諸星大二郎の「妖怪ハンター」風の面白さ。by K. Hattori


 『リング2』と同時に上映される「角川冬のホラー第3弾」だそうです。たぶん『パラサイト・イヴ』『リング』『死国』という順なんでしょうね。去年の『リング』があまりにも凄かったので、その前の『パラサイト・イヴ』は何となく存在がかすむ。今年の2本立てはどうでしょう。原作は坂東眞砂子の同名小説で、監督は『ドッグス』の公開も控えている長崎俊一。十数年ぶりに故郷の四国に帰った女性が、10年前に死んだ幼なじみを巡る、奇妙で恐ろしい出来事を体験する話です。

 主人公の比奈子は四国の中心部に位置する高知県・矢狗村で生まれ育ち、小学校時代に東京に引っ越している。
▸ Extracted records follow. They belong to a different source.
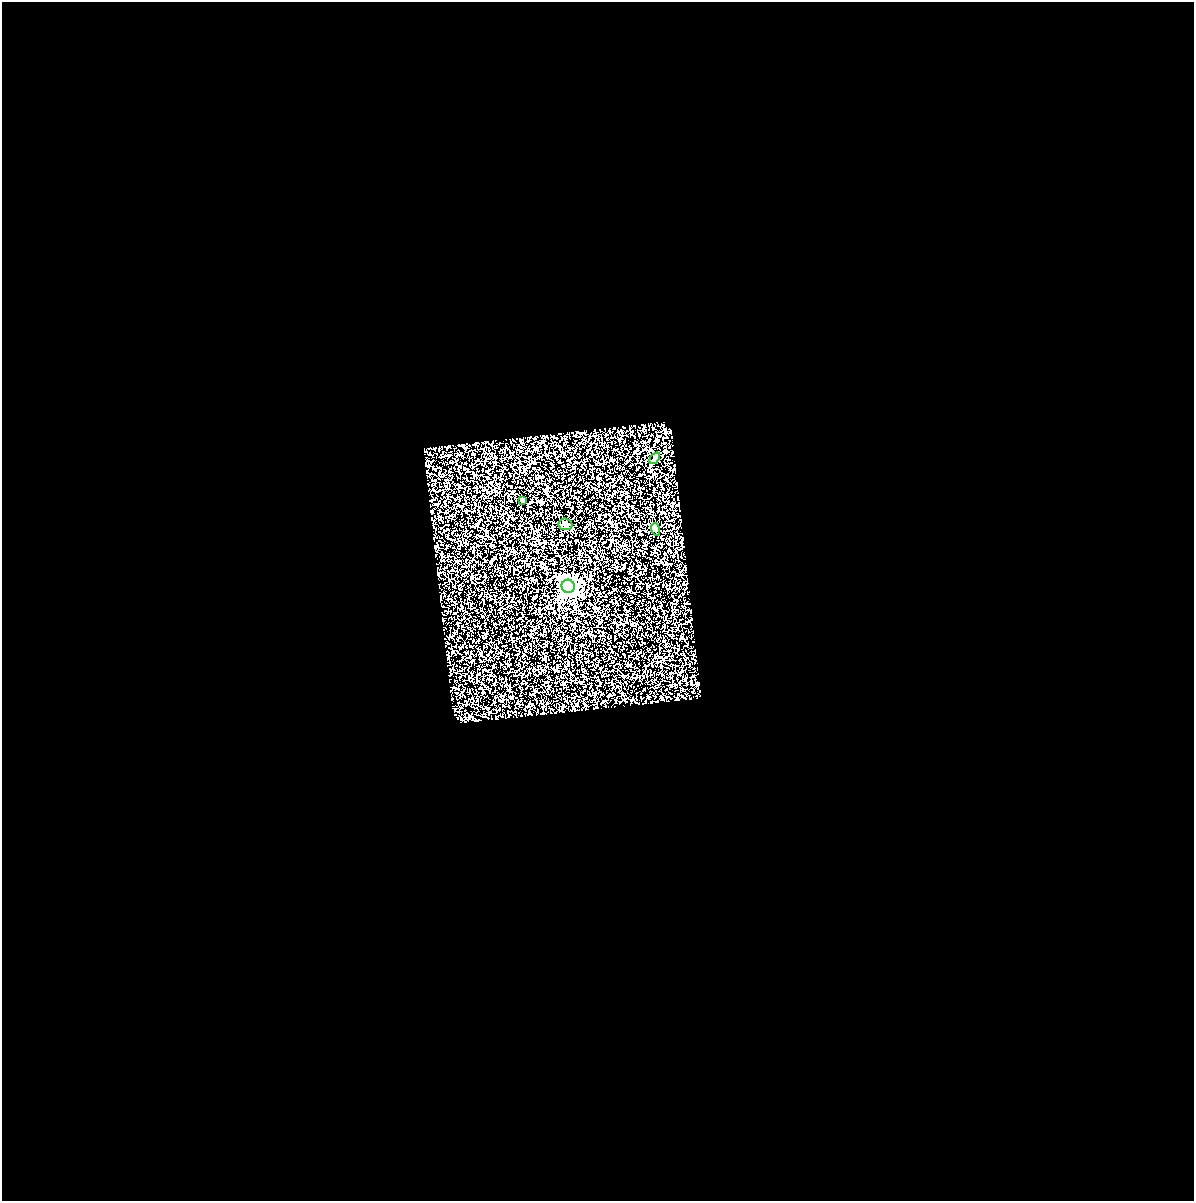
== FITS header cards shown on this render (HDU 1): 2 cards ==
NAXIS1  =                 1192
NAXIS2  =                 1199

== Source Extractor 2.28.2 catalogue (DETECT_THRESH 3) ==
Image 1192 x 1199 px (HDU 1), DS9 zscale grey, 1 PNG px = 1 image px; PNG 1196 x 1203 px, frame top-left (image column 1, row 1199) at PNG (2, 2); each listed source drawn as its Kron ellipse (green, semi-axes under 4 px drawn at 4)
Background 0.671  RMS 1.2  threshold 3.71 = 3 sigma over >= 5 px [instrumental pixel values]
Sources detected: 5; all 5 listed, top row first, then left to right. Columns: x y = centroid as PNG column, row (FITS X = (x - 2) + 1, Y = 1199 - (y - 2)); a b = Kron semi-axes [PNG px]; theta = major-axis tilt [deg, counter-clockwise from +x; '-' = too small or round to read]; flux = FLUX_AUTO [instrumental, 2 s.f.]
15年ぶりに故郷に帰ってみると、幼なじみの莎代里は高校生の時に川の事故で死んでいた。莎代里の父は、崖から転落して意識不明のまま入院中。母親は四国八十八霊場をお遍路で回っていて留守だという。だが、比奈子は留守のはずの莎代里の家で、確かに人の気配を感じていた。比奈子は村には行って以来、ずっと誰かに観られているような気がする……。それだけではない。村では奇妙な出来事が、次々に起こっていた。比奈子は幼なじみの文也と共に、莎代里の家に代々伝わる秘密の儀式について調べ始める。やがて明らかになる、四国霊場巡りと「四国=死国」の秘密と謎の洞窟。やがてふたりの前に、死んだはずの莎代里が姿を現した。
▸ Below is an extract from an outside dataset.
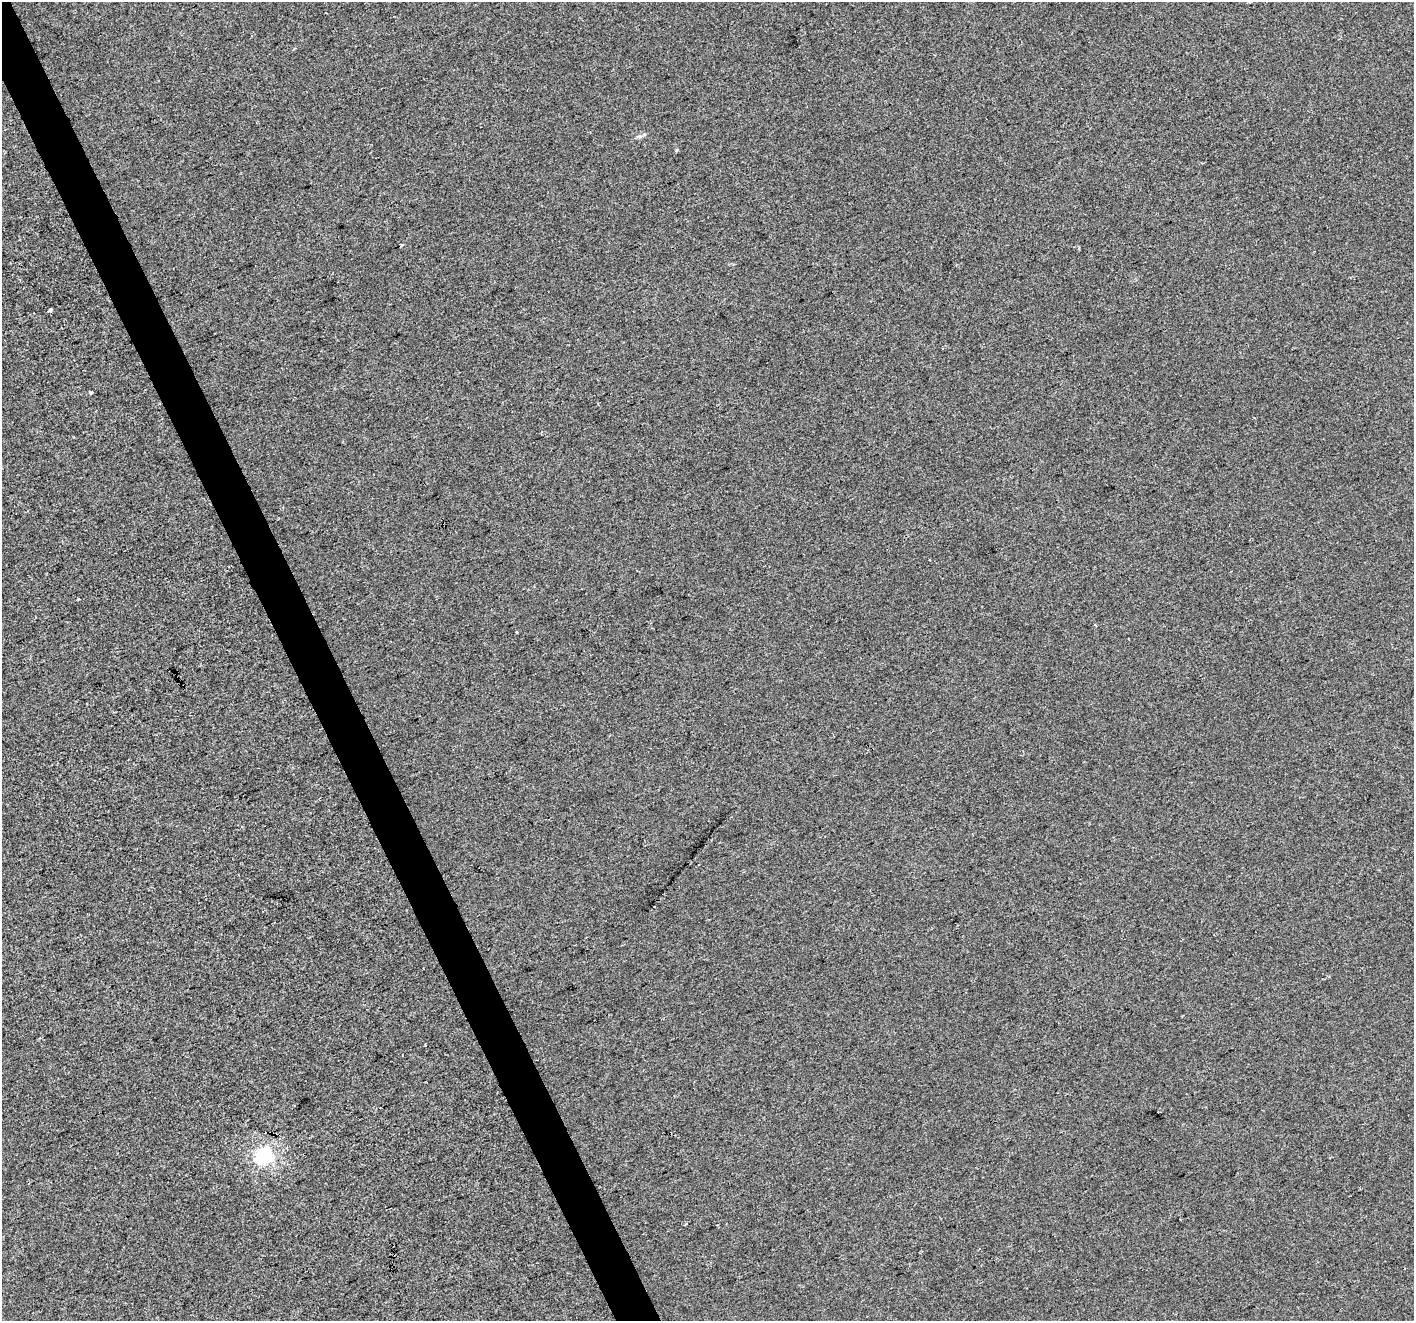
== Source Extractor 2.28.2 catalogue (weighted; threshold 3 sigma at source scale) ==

 恐いのは確かに恐い。でも、映画としての完成度は低いと思う。その原因の大部分は、不明確な人物の設定にある。主役級の登場人物は、比奈子、文也、そして莎代里の3人。観客を不思議な世界に案内する比奈子はともかくとして、文也と莎代里のキャラクター造形には、もう少し工夫が欲しい。莎代里は現世に未練を残して死に、逆打ち(さかうち)という秘密の儀式で黄泉の国からよみがえる強い女。幼なじみの比奈子に激しいライバル意識を燃やし、恋人の文也に強い執着を示す女だ。対して文也は、そんな莎代里の愛情に息苦しさを感じながらも、その愛情に溺れていく弱い男。生命力の強い女が事故で死に、生命力の弱い男が生きながらえているという関係が、事件を通して明らかになるとよかったと思う。

 この映画では、少年時代の文也を腕白坊主として描いているが、もっと線の細い、インテリで都会的な匂いのする虚弱児タイプの方がよかったのではないだろうか。その方が、謎の究明にあたって文也がリーダーシップを取るくだりが自然になるし、代々続く巫女の家系として土地に縛り付けられている莎代里が、文也に惹かれる理由もすんなりと納得できると思う。

 こうした欠点はあるものの、映画の恐怖描写はなかなかのもの。四国八十八ヶ所巡りが、じつは黄泉の国を封じ込める結界を作るためのものだというアイデアは面白いし、現代日本に古代から残る暗闇がポッカリと口を開ける恐さも伝わってくる。諸星大二郎の「妖怪ハンター」シリーズにも通じる、民族学ホラーのひとつとして、それなりに面白くできている映画だと思う。